(The task)
Quote only the span from the first line of the entries to the line containing "the numbers indicate", both ends kept. Leave every picture out.

Saved data entries
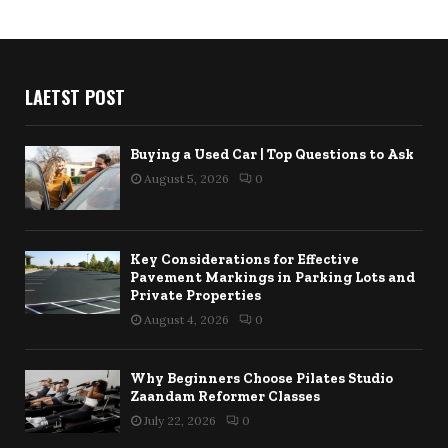
LAETST POST
Buying a Used Car | Top Questions to Ask
August 5, 2026
0
Key Considerations for Effective
Pavement Markings in Parking Lots and
Private Properties
August 4, 2026
0
Why Beginners Choose Pilates Studio
Zaandam Reformer Classes
July 22, 2026
0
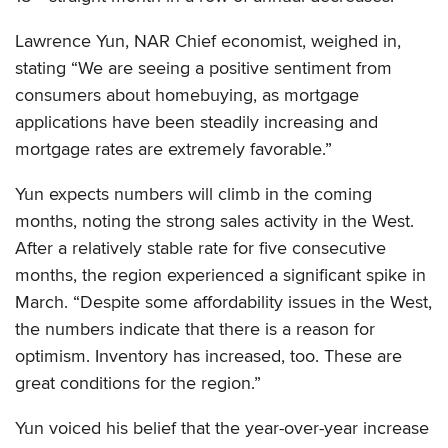
Lawrence Yun, NAR Chief economist, weighed in,
stating “We are seeing a positive sentiment from
consumers about homebuying, as mortgage
applications have been steadily increasing and
mortgage rates are extremely favorable.”
Yun expects numbers will climb in the coming
months, noting the strong sales activity in the West.
After a relatively stable rate for five consecutive
months, the region experienced a significant spike in
March. “Despite some affordability issues in the West,
the numbers indicate that there is a reason for
optimism. Inventory has increased, too. These are
great conditions for the region.”
Yun voiced his belief that the year-over-year increase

(Solution to this problem)
LAETST POST
Buying a Used Car | Top Questions to Ask
August 5, 2026
0
Key Considerations for Effective
Pavement Markings in Parking Lots and
Private Properties
August 4, 2026
0
Why Beginners Choose Pilates Studio
Zaandam Reformer Classes
July 22, 2026
0
Lawrence Yun, NAR Chief economist, weighed in,
stating “We are seeing a positive sentiment from
consumers about homebuying, as mortgage
applications have been steadily increasing and
mortgage rates are extremely favorable.”
Yun expects numbers will climb in the coming
months, noting the strong sales activity in the West.
After a relatively stable rate for five consecutive
months, the region experienced a significant spike in
March. “Despite some affordability issues in the West,
the numbers indicate that there is a reason for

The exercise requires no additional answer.